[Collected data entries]
↓↓↓

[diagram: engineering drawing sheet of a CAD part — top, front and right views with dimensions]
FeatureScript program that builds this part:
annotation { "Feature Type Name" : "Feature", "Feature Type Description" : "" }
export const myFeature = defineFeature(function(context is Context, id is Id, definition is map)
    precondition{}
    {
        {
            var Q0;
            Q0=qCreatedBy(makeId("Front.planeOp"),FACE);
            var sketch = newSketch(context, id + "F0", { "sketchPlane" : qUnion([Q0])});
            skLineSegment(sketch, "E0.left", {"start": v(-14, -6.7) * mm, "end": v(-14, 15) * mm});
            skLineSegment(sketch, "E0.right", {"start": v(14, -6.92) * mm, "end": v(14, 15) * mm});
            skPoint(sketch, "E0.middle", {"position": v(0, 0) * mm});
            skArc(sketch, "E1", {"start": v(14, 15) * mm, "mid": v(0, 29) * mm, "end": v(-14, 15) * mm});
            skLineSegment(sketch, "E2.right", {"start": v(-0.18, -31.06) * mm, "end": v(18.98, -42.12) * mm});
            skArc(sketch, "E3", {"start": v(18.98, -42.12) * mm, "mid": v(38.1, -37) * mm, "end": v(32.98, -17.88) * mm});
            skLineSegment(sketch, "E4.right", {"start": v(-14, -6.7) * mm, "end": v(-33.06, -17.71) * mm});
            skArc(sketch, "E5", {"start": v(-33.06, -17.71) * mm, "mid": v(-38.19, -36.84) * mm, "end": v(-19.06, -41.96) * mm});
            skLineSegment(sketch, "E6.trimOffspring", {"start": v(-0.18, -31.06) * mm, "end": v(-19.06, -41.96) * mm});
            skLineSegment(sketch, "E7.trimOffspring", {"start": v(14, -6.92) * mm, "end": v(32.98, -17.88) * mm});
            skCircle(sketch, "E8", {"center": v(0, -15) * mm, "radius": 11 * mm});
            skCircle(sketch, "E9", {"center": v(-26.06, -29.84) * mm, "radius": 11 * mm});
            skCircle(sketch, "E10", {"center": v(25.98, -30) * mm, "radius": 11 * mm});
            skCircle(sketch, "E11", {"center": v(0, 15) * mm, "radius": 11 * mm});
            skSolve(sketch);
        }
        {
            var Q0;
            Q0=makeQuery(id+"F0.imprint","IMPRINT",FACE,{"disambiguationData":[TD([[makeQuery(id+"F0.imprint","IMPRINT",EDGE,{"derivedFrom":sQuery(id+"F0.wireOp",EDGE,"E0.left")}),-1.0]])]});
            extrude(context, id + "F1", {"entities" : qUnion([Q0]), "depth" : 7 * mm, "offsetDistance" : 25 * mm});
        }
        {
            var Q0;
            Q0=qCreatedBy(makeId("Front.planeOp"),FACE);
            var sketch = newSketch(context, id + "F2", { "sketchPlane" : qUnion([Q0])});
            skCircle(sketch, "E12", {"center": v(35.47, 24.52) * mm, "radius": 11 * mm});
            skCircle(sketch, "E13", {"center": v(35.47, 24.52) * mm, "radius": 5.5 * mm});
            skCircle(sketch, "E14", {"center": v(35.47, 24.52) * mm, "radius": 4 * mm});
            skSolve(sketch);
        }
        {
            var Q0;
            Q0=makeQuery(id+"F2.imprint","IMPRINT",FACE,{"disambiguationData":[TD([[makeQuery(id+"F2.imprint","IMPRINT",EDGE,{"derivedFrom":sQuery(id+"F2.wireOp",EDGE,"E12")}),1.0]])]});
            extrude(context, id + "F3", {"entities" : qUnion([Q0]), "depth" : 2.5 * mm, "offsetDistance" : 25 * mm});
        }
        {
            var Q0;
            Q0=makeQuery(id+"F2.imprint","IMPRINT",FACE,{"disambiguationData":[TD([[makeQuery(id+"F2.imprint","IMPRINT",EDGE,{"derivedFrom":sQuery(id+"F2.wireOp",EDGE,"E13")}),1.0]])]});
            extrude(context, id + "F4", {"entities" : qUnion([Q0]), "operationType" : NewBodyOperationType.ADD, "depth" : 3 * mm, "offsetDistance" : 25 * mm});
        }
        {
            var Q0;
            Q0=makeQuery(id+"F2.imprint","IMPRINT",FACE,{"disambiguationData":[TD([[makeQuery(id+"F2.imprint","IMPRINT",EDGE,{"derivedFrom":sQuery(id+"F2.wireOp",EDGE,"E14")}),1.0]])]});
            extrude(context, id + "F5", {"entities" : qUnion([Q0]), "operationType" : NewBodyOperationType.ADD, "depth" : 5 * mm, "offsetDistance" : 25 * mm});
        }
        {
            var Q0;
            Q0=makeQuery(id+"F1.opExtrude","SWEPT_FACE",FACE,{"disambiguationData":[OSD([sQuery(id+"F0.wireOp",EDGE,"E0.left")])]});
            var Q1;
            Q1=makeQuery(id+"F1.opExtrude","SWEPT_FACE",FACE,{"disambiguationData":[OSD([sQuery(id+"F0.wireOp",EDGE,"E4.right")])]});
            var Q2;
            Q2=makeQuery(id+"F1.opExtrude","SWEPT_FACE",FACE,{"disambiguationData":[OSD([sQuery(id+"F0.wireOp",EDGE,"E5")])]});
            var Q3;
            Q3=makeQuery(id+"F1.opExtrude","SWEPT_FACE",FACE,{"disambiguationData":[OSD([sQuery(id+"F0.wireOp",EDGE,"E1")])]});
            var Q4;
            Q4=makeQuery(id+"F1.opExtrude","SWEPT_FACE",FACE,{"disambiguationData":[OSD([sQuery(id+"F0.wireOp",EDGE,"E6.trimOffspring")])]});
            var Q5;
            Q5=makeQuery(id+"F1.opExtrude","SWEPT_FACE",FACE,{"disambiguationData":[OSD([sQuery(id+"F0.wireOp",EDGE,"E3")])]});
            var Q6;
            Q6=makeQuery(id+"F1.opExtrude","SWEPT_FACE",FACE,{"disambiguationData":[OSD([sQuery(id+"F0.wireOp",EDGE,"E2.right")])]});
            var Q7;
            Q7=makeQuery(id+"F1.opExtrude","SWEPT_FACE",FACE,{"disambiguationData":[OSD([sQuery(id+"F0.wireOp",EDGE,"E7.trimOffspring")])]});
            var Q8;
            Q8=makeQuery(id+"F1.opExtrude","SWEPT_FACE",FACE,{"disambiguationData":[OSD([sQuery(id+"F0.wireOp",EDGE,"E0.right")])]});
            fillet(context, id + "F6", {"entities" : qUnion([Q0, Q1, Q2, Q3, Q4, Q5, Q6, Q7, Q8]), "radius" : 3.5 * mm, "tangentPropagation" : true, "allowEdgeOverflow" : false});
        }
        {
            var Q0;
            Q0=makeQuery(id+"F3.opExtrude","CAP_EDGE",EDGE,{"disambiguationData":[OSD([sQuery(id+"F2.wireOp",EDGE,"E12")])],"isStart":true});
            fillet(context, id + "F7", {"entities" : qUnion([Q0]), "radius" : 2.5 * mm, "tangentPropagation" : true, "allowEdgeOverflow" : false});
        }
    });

↑↑↑

§ Exercise brief: Turn every line in all of the items above into a numbered list, skipping any blank lines.

§ Final result:
1. [diagram: engineering drawing sheet of a CAD part — top, front and right views with dimensions]
2. FeatureScript program that builds this part:
3. annotation { "Feature Type Name" : "Feature", "Feature Type Description" : "" }
4. export const myFeature = defineFeature(function(context is Context, id is Id, definition is map)
5.     precondition{}
6.     {
7.         {
8.             var Q0;
9.             Q0=qCreatedBy(makeId("Front.planeOp"),FACE);
10.             var sketch = newSketch(context, id + "F0", { "sketchPlane" : qUnion([Q0])});
11.             skLineSegment(sketch, "E0.left", {"start": v(-14, -6.7) * mm, "end": v(-14, 15) * mm});
12.             skLineSegment(sketch, "E0.right", {"start": v(14, -6.92) * mm, "end": v(14, 15) * mm});
13.             skPoint(sketch, "E0.middle", {"position": v(0, 0) * mm});
14.             skArc(sketch, "E1", {"start": v(14, 15) * mm, "mid": v(0, 29) * mm, "end": v(-14, 15) * mm});
15.             skLineSegment(sketch, "E2.right", {"start": v(-0.18, -31.06) * mm, "end": v(18.98, -42.12) * mm});
16.             skArc(sketch, "E3", {"start": v(18.98, -42.12) * mm, "mid": v(38.1, -37) * mm, "end": v(32.98, -17.88) * mm});
17.             skLineSegment(sketch, "E4.right", {"start": v(-14, -6.7) * mm, "end": v(-33.06, -17.71) * mm});
18.             skArc(sketch, "E5", {"start": v(-33.06, -17.71) * mm, "mid": v(-38.19, -36.84) * mm, "end": v(-19.06, -41.96) * mm});
19.             skLineSegment(sketch, "E6.trimOffspring", {"start": v(-0.18, -31.06) * mm, "end": v(-19.06, -41.96) * mm});
20.             skLineSegment(sketch, "E7.trimOffspring", {"start": v(14, -6.92) * mm, "end": v(32.98, -17.88) * mm});
21.             skCircle(sketch, "E8", {"center": v(0, -15) * mm, "radius": 11 * mm});
22.             skCircle(sketch, "E9", {"center": v(-26.06, -29.84) * mm, "radius": 11 * mm});
23.             skCircle(sketch, "E10", {"center": v(25.98, -30) * mm, "radius": 11 * mm});
24.             skCircle(sketch, "E11", {"center": v(0, 15) * mm, "radius": 11 * mm});
25.             skSolve(sketch);
26.         }
27.         {
28.             var Q0;
29.             Q0=makeQuery(id+"F0.imprint","IMPRINT",FACE,{"disambiguationData":[TD([[makeQuery(id+"F0.imprint","IMPRINT",EDGE,{"derivedFrom":sQuery(id+"F0.wireOp",EDGE,"E0.left")}),-1.0]])]});
30.             extrude(context, id + "F1", {"entities" : qUnion([Q0]), "depth" : 7 * mm, "offsetDistance" : 25 * mm});
31.         }
32.         {
33.             var Q0;
34.             Q0=qCreatedBy(makeId("Front.planeOp"),FACE);
35.             var sketch = newSketch(context, id + "F2", { "sketchPlane" : qUnion([Q0])});
36.             skCircle(sketch, "E12", {"center": v(35.47, 24.52) * mm, "radius": 11 * mm});
37.             skCircle(sketch, "E13", {"center": v(35.47, 24.52) * mm, "radius": 5.5 * mm});
38.             skCircle(sketch, "E14", {"center": v(35.47, 24.52) * mm, "radius": 4 * mm});
39.             skSolve(sketch);
40.         }
41.         {
42.             var Q0;
43.             Q0=makeQuery(id+"F2.imprint","IMPRINT",FACE,{"disambiguationData":[TD([[makeQuery(id+"F2.imprint","IMPRINT",EDGE,{"derivedFrom":sQuery(id+"F2.wireOp",EDGE,"E12")}),1.0]])]});
44.             extrude(context, id + "F3", {"entities" : qUnion([Q0]), "depth" : 2.5 * mm, "offsetDistance" : 25 * mm});
45.         }
46.         {
47.             var Q0;
48.             Q0=makeQuery(id+"F2.imprint","IMPRINT",FACE,{"disambiguationData":[TD([[makeQuery(id+"F2.imprint","IMPRINT",EDGE,{"derivedFrom":sQuery(id+"F2.wireOp",EDGE,"E13")}),1.0]])]});
49.             extrude(context, id + "F4", {"entities" : qUnion([Q0]), "operationType" : NewBodyOperationType.ADD, "depth" : 3 * mm, "offsetDistance" : 25 * mm});
50.         }
51.         {
52.             var Q0;
53.             Q0=makeQuery(id+"F2.imprint","IMPRINT",FACE,{"disambiguationData":[TD([[makeQuery(id+"F2.imprint","IMPRINT",EDGE,{"derivedFrom":sQuery(id+"F2.wireOp",EDGE,"E14")}),1.0]])]});
54.             extrude(context, id + "F5", {"entities" : qUnion([Q0]), "operationType" : NewBodyOperationType.ADD, "depth" : 5 * mm, "offsetDistance" : 25 * mm});
55.         }
56.         {
57.             var Q0;
58.             Q0=makeQuery(id+"F1.opExtrude","SWEPT_FACE",FACE,{"disambiguationData":[OSD([sQuery(id+"F0.wireOp",EDGE,"E0.left")])]});
59.             var Q1;
60.             Q1=makeQuery(id+"F1.opExtrude","SWEPT_FACE",FACE,{"disambiguationData":[OSD([sQuery(id+"F0.wireOp",EDGE,"E4.right")])]});
61.             var Q2;
62.             Q2=makeQuery(id+"F1.opExtrude","SWEPT_FACE",FACE,{"disambiguationData":[OSD([sQuery(id+"F0.wireOp",EDGE,"E5")])]});
63.             var Q3;
64.             Q3=makeQuery(id+"F1.opExtrude","SWEPT_FACE",FACE,{"disambiguationData":[OSD([sQuery(id+"F0.wireOp",EDGE,"E1")])]});
65.             var Q4;
66.             Q4=makeQuery(id+"F1.opExtrude","SWEPT_FACE",FACE,{"disambiguationData":[OSD([sQuery(id+"F0.wireOp",EDGE,"E6.trimOffspring")])]});
67.             var Q5;
68.             Q5=makeQuery(id+"F1.opExtrude","SWEPT_FACE",FACE,{"disambiguationData":[OSD([sQuery(id+"F0.wireOp",EDGE,"E3")])]});
69.             var Q6;
70.             Q6=makeQuery(id+"F1.opExtrude","SWEPT_FACE",FACE,{"disambiguationData":[OSD([sQuery(id+"F0.wireOp",EDGE,"E2.right")])]});
71.             var Q7;
72.             Q7=makeQuery(id+"F1.opExtrude","SWEPT_FACE",FACE,{"disambiguationData":[OSD([sQuery(id+"F0.wireOp",EDGE,"E7.trimOffspring")])]});
73.             var Q8;
74.             Q8=makeQuery(id+"F1.opExtrude","SWEPT_FACE",FACE,{"disambiguationData":[OSD([sQuery(id+"F0.wireOp",EDGE,"E0.right")])]});
75.             fillet(context, id + "F6", {"entities" : qUnion([Q0, Q1, Q2, Q3, Q4, Q5, Q6, Q7, Q8]), "radius" : 3.5 * mm, "tangentPropagation" : true, "allowEdgeOverflow" : false});
76.         }
77.         {
78.             var Q0;
79.             Q0=makeQuery(id+"F3.opExtrude","CAP_EDGE",EDGE,{"disambiguationData":[OSD([sQuery(id+"F2.wireOp",EDGE,"E12")])],"isStart":true});
80.             fillet(context, id + "F7", {"entities" : qUnion([Q0]), "radius" : 2.5 * mm, "tangentPropagation" : true, "allowEdgeOverflow" : false});
81.         }
82.     });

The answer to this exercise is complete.